Herzliebster Jesu, was hast du verbrochen

 

1.      Herzliebster Jesu, was hast Du verbrochen, dass man ein solch scharf Urteil hat gesprochen? Was ist die Schuld, in was für Missetaten bist du geraten?

2.      Du wirst gegeißelt und mit Dorn gekrönet, ins Angesicht geschlagen und verhöhnet; du wirst mit Essig und mit Gall getränket, ans Kreuz gehenket.

 

3.      Was ist doch wohl die Ursach solcher Plagen? Ach, meine Sünden haben dich geschlagen; ach mein Herr Jesu, ich hab dies verschuldet, was du erduldet!

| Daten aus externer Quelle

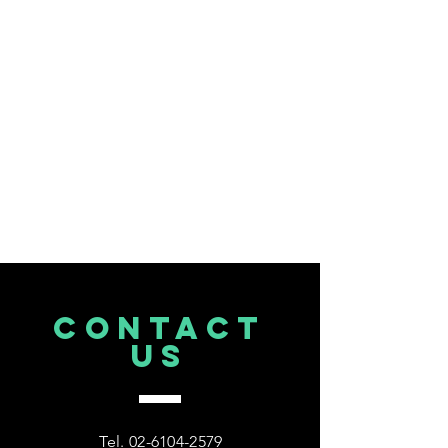
CONTACT
US
Tel.
02-6104-2579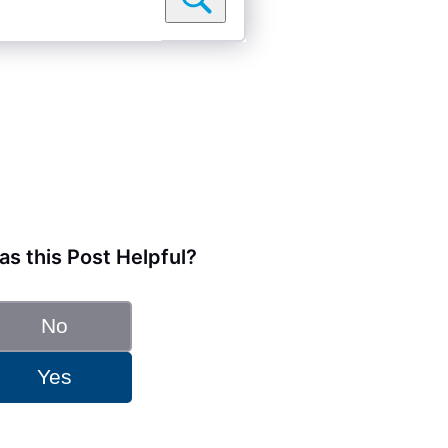
s this Post Helpful?
No
Yes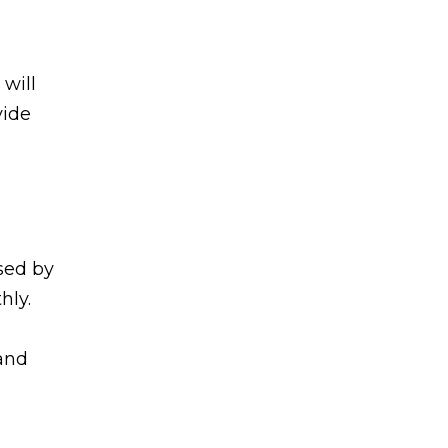
will
vide
sed by
hly.
 and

4.      Wie wunderbarlich ist doch diese Strafe! Der gute Hirte leidet für die Schafe, die Schuld bezahlt der Herre, der Gerechte, für seine Knechte.

5.      Der Fromme stirbt, der recht und richtig wandelt, der Böse lebt, der wider Gott misshandelt; der Mensch verwirkt den Tod und ist entgangen, Gott wird gefangen.

 

6.      O große Lieb, o Lieb ohn alle Maße, die dich gebracht auf diese Marterstraße! Ich lebte mit der Welt in Lust und Freuden, und du musst leiden!

 

7.      Ach großer König, groß zu allen Zeiten, wie kann ich gnugsam solche Treu ausbreiten? Keins Menschen Herz vermag es auszudenken, was dir zu schenken.

 

8.      Ich kann's mit meinen Sinnen nicht erreichen, womit doch dein Erbarmung zu vergleichen. Wie kann ich dir denn deine Liebestaten / im Werk erstatten?

 

9.      Doch ist noch etwas, das dir angenehme: wenn ich des Fleisches Lüste dämpf und zähme, dass sie aufs neu mein Herze nicht entzünden / mit alten Sünden.

 

10. Weil's aber nicht besteht in eignen Kräften, fest die Begierden an das Kreuz zu heften, so gib mir deinen Geist, der mich regiere, zum Guten führe.

 

11. Alsdann so werd ich deine Huld betrachten, aus Lieb zu dir die Welt für gar nichts achten; bemühen werd ich mich, Herr, deinen Willen / stets zu erfüllen.

 

12. Ich werde dir zu Ehren alles wagen, kein Kreuz nicht achten, keine Schmach und Plagen, nichts von Verfolgung, nichts von Todesschmerzen / nehmen zu Herzen.

 

13. Dies alles, ob's für schlecht zwar ist zu schätzen, wirst du es doch nicht gar beiseite setzen; in Gnaden wirst du dies von mir annehmen, mich nicht beschämen.

 

14. Wann, o Herr Jesu, dort vor deinem Throne / wird stehn auf meinem Haupt die Ehrenkrone, da will ich dir, wenn alles wird wohl klingen, Lob und Dank singen.